Ethikbank – Ökonomie trifft Ökologie

Bereits im Jahr 2002 entstand im thüringischen Eisenberg die Ethikbank, ein Geldinstitut mit nachhaltigem und ökologischem Anspruch. Ökonomische Ziele sollen dort konsequent mit sozialen Bedürfnissen und ökologischer Vernunft in Einklang gebracht werden.

Ökonomie trifft Ökologie. Und das im Bankwesen? Die Ethikbank macht es vor. Maxime seien Qualität und Nachhaltigkeit statt kurzfristiger Profite, so die Geschäftsleitung. Treibende Kraft sehen die Ökobanker vor allem im deutschen Mittelstand, einem besonderen “Steckenpferd” der Eisenberger. Bedingt durch in der Regel überschaubare Strukturen könnten Betriebe dieser Größenordnung am ehesten schnell, flexibel und sofern willens – zukunftsorientiert handeln.

# Aufgaben:
**a)** Schreiben Sie aus dem Text über die Ethikbank den Abschnitt von „Bereits im Jahr“ bis „Einklang gebracht werden.“ wortgetreu ab.
**b)** In welchem Ort entstand laut dem Text über die Ethikbank das Geldinstitut?
**c)** Führen Sie den Text über die Ethikbank im Anschluss an seinen letzten Satz weiter.

# Übungsdaten:
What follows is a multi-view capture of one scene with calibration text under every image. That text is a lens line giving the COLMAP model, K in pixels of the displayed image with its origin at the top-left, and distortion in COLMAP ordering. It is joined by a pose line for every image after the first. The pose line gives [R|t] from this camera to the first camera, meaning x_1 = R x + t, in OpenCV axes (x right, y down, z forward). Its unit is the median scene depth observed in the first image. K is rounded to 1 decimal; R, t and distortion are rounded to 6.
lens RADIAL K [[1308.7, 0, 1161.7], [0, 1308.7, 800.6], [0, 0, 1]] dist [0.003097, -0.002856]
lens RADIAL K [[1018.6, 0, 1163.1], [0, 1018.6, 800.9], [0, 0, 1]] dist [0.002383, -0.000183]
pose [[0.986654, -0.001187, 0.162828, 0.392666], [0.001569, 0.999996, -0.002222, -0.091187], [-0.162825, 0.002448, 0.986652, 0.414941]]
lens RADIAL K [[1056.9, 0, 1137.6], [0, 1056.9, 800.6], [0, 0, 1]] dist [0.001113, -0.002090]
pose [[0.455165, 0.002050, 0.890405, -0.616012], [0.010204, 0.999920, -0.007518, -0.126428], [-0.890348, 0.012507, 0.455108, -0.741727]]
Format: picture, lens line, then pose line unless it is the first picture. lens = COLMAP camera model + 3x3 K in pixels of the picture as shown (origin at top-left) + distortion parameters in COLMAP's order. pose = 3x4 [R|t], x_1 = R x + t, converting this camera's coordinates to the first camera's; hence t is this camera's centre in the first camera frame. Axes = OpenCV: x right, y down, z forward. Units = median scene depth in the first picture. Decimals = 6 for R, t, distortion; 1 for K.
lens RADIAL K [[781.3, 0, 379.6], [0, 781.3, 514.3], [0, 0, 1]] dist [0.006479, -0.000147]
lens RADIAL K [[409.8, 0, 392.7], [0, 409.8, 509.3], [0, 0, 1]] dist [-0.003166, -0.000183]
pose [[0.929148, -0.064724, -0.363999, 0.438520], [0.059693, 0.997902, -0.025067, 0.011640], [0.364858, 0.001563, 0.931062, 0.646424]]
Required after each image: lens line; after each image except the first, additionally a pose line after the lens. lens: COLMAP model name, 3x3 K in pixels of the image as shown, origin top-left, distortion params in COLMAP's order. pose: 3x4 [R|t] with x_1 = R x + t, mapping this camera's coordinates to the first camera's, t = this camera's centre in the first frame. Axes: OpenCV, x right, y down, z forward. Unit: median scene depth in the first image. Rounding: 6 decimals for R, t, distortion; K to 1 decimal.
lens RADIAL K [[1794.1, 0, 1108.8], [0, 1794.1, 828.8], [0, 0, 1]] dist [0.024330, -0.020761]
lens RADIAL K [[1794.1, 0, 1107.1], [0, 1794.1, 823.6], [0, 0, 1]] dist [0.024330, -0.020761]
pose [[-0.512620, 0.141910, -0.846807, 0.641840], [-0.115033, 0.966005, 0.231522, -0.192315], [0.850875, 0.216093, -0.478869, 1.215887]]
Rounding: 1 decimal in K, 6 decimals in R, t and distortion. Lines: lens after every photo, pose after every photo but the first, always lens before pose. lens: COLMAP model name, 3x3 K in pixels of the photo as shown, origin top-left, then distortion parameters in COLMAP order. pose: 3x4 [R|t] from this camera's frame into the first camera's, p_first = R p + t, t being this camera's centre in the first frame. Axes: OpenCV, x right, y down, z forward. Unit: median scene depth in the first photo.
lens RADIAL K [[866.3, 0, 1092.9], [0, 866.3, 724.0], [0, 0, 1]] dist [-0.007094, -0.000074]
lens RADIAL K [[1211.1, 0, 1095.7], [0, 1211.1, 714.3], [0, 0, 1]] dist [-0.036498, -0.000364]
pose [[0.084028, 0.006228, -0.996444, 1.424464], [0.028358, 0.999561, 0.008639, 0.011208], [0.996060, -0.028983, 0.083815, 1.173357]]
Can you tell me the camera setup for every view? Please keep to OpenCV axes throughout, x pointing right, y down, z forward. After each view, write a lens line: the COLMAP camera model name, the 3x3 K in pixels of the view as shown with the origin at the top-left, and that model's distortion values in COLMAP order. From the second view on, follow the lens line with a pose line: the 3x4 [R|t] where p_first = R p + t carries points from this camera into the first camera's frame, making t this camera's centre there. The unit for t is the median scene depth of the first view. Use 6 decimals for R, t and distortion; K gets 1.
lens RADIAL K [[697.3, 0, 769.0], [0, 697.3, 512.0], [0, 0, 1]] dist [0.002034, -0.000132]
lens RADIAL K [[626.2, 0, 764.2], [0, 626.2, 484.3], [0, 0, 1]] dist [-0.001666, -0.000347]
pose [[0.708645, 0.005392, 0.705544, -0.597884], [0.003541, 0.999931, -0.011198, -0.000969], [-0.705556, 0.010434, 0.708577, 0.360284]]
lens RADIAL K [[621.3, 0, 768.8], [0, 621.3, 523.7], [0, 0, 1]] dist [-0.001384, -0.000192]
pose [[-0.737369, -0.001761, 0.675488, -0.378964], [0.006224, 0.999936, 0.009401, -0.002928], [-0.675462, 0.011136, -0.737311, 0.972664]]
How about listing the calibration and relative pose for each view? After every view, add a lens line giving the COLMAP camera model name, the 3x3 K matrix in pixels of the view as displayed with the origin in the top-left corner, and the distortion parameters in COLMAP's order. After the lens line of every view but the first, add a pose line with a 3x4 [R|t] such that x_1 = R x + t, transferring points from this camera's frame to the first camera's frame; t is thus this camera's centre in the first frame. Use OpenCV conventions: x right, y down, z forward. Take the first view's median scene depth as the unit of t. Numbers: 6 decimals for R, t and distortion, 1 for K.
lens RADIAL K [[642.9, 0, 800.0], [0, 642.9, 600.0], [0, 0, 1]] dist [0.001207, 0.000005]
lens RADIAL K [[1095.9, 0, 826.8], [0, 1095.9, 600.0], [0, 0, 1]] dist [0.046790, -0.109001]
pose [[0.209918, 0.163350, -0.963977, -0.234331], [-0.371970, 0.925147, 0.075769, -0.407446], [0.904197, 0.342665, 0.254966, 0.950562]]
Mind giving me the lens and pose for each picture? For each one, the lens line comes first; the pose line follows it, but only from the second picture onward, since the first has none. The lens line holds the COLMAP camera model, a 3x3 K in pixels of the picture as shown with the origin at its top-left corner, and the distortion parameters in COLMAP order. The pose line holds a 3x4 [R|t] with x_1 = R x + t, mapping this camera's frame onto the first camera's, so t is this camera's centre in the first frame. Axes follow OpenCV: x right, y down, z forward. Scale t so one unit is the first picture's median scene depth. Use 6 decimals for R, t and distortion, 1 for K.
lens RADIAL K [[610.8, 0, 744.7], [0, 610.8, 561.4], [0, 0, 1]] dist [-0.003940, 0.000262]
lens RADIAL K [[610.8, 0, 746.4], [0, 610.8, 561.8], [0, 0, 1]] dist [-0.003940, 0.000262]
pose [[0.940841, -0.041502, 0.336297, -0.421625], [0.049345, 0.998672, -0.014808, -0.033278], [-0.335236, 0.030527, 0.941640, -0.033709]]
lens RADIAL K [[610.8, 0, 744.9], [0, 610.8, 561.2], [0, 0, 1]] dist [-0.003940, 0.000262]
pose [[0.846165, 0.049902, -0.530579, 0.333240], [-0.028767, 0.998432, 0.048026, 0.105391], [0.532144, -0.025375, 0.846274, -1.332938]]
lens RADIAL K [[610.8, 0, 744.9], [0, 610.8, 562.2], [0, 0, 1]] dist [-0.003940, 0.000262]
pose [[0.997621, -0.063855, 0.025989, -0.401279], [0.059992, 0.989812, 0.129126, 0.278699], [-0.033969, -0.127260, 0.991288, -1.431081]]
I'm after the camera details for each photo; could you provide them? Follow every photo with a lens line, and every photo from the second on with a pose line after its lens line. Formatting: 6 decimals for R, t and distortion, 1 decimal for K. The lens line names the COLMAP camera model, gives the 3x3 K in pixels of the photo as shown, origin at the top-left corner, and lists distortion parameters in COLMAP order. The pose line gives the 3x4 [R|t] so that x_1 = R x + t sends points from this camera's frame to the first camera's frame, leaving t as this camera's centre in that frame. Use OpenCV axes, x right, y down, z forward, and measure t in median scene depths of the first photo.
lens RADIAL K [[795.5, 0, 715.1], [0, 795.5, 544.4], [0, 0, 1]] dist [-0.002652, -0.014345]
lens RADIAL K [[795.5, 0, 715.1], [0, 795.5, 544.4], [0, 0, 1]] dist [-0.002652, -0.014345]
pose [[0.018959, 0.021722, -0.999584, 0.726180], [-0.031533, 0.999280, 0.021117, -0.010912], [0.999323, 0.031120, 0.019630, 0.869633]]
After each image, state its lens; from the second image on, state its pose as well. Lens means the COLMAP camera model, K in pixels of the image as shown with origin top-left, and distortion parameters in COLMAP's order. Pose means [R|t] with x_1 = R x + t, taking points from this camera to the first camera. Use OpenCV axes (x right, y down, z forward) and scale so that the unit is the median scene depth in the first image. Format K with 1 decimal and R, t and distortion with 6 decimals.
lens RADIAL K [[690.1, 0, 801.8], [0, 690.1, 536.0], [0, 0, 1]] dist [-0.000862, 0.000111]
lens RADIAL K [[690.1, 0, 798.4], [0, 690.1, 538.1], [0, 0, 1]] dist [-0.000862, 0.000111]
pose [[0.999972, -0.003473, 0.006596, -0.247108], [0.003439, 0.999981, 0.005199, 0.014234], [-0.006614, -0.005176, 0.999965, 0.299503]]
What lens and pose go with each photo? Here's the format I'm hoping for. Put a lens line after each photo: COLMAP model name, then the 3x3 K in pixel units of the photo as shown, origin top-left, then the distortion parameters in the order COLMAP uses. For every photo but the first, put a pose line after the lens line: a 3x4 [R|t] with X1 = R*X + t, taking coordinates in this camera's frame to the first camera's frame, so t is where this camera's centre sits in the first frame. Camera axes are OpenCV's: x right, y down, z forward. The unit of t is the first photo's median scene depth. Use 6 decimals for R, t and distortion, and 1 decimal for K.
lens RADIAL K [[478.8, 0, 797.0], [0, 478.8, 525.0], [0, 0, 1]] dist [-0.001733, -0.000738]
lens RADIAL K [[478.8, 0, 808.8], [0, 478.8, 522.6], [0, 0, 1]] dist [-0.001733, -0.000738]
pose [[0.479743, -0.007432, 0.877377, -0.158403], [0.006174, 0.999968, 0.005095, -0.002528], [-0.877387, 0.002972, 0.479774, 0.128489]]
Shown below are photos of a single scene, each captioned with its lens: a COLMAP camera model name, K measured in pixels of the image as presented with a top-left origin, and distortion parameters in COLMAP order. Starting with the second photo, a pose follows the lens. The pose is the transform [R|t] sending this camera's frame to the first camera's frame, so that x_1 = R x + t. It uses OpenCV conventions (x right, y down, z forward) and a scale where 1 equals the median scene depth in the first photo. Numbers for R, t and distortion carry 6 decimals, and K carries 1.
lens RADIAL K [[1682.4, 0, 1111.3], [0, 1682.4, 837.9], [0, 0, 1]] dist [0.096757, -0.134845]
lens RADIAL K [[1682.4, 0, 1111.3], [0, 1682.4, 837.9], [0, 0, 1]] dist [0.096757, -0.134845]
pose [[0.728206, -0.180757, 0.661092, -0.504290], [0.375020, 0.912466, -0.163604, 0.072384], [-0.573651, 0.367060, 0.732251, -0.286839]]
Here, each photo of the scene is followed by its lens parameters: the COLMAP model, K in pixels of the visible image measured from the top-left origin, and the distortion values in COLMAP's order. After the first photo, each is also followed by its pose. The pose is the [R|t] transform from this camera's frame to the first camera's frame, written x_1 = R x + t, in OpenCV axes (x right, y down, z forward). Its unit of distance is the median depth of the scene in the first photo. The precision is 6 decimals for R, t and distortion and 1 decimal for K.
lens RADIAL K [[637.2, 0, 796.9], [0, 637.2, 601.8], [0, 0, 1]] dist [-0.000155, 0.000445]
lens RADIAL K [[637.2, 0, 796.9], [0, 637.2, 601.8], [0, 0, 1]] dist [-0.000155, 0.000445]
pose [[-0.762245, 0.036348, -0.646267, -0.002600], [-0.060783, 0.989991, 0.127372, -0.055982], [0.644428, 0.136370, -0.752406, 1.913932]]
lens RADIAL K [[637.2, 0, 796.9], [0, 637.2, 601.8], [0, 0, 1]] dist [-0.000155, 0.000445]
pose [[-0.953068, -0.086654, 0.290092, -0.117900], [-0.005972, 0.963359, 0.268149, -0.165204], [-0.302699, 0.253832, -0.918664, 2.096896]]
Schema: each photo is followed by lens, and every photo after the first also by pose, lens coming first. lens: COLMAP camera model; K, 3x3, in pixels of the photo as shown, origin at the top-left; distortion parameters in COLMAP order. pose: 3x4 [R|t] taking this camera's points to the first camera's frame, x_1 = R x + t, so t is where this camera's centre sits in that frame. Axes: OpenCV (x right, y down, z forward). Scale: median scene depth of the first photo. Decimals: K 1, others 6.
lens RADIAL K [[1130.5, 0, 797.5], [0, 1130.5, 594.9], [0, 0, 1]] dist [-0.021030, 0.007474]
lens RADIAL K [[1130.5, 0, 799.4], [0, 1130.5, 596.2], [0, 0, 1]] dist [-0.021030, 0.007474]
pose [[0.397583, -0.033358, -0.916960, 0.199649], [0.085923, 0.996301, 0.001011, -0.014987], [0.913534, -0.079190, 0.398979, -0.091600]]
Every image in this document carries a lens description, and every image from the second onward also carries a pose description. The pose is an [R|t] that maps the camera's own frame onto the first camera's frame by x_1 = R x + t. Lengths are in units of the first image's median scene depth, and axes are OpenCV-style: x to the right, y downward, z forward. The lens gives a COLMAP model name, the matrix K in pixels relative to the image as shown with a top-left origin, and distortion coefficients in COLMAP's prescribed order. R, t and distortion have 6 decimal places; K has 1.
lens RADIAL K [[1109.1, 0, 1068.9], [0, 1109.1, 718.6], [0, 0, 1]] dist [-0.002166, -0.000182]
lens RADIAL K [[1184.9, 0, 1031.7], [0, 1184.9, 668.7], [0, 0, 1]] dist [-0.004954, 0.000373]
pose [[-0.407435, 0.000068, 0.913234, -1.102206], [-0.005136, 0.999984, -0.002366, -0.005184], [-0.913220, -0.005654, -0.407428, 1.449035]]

# Lösungen:
**a)**
Bereits im Jahr 2002 entstand im thüringischen Eisenberg die Ethikbank, ein Geldinstitut mit nachhaltigem und ökologischem Anspruch. Ökonomische Ziele sollen dort konsequent mit sozialen Bedürfnissen und ökologischer Vernunft in Einklang gebracht werden.

**b)** Im thüringischen Eisenberg.

**c)**
Die Ehtikbank wurde im Jahr 2002 als Zweigniederlassung der Volksbank Eisenberg eG gegründet, bis dahin einer der kleinsten Volksbanken Deutschlands. Das Angebot ethisch-ökologischer Geldanlagen brachte den Thüringern bundesweites Renommee und Kunden. Aus Spenden und eigenen Mitteln fördere die Ethikbank seitdem Frauen-, Ethik- und Umweltprojekte. Im Gründungsjahr wurden die Öko-Banker mit dem Qualitätsurteil “gut” der Stiftung Warentest für das Online-Tagesgeldkonto ausgezeichnet. In 2006 gab es für die Eisenberger den großen Preis des Mittelstandes in der Kategorie “Bank des Jahres”. Quellen: ethikbank.de

Banking und Ökologie zu verknüpfen klang 2002 wohl eher kühn. Es trotzdem zu wagen, spricht für einen vorbildlichen Unternehmer- und Umweltgeist. Von uns gibt es herzliche Grüße nach Thüringen und satte 4 Stämmchen für Idee und konsequente Umsetzung.